En l’espèce, un défunt laisse pour lui succéder le 27 juin 2013 son épouse et ses deux enfants issus d’un précédent mariage. Par acte du 2 mai 2013 contenant un pacte tontinier, il avait acquis un appartement avec son épouse. Des difficultés surviennent lors des opérations de partage de la succession.
L’arrêt d’appel (CA Colmar, 19 déc. 2019) ordonne le rapport à la succession de la donation déguisée au profit de l’épouse, constituée par le pacte tontinier compris dans l’acte d’achat de l’appartement.
La Cour de cassation approuve la cour d’appel.
Selon l’article 758-6 du Code civil, les libéralités reçues du défunt par le conjoint survivant s’imputent sur les droits de celui-ci dans la succession. Lorsque les libéralités ainsi reçues sont inférieures aux droits définis aux articles 757 et 757-1, le conjoint survivant peut en réclamer le complément, sans jamais recevoir une portion des biens supérieure à la quotité définie à l’article 1094-1. Aussi, il résulte de la combinaison des articles 758-5 et 758-6 du Code civil que le conjoint survivant est tenu à un rapport spécial en moins prenant des libéralités reçues par lui du défunt dans les conditions définies à l’article 758-6. La cour d’appel ayant retenu que le pacte tontinier compris dans l’acte d’achat de l’appartement constituait une donation déguisée du défunt en faveur de son épouse, il s’ensuit que cette donation est soumise au rapport dans les limites et selon les modalités prévues à l’article 758-6 du Code civil.
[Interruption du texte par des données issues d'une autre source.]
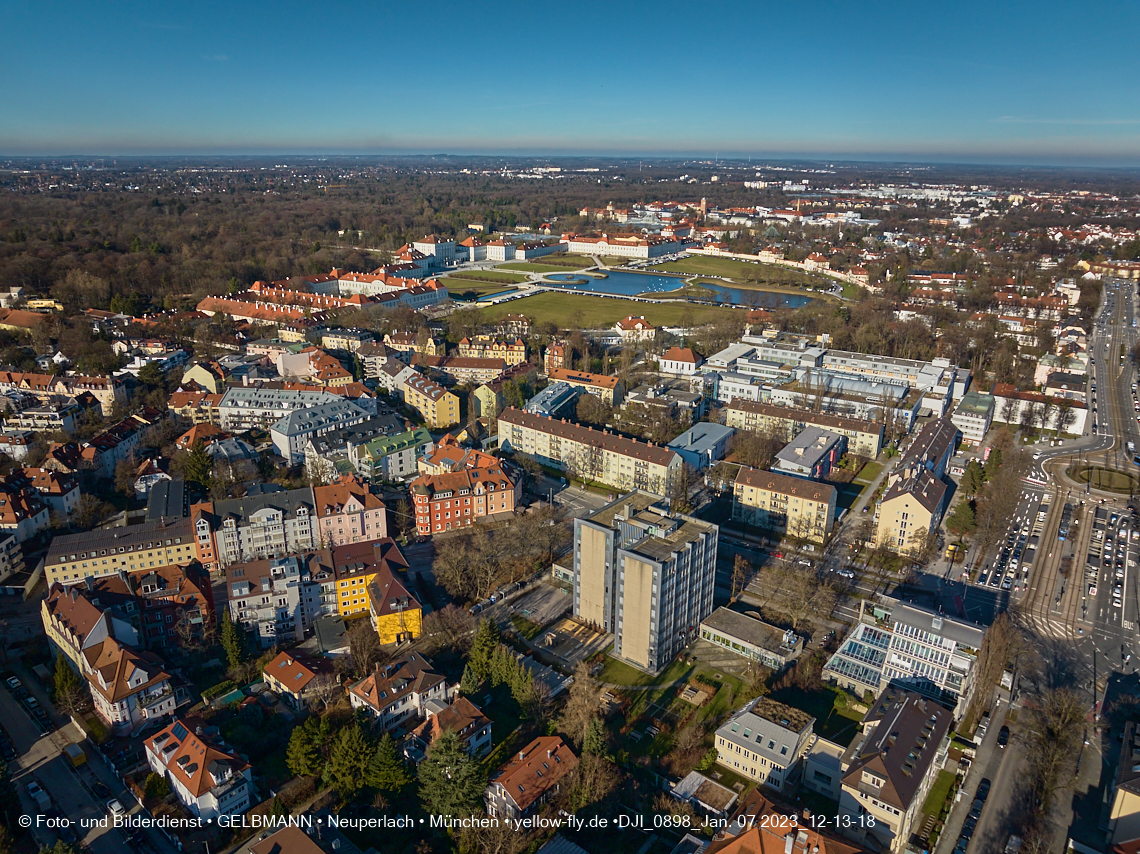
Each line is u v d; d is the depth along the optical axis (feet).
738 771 655.76
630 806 611.88
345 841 576.20
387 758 616.80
Inapplicabilité de la présomption de dispense de rapport des legs au conjoint survivant
SUCCESSIONS ET LIBÉRALITÉS
Dans une décision du 12 janvier 2022, la première chambre civile de la Cour de cassation a considéré qu’en cas de legs particulier consenti au conjoint par le défunt, la libéralité s’impute sur les droits légaux du conjoint qui sont d’un quart en pleine propriété, la présomption de dispense de rapport des legs prévue à l’article 843 du Code civil lui étant inapplicable.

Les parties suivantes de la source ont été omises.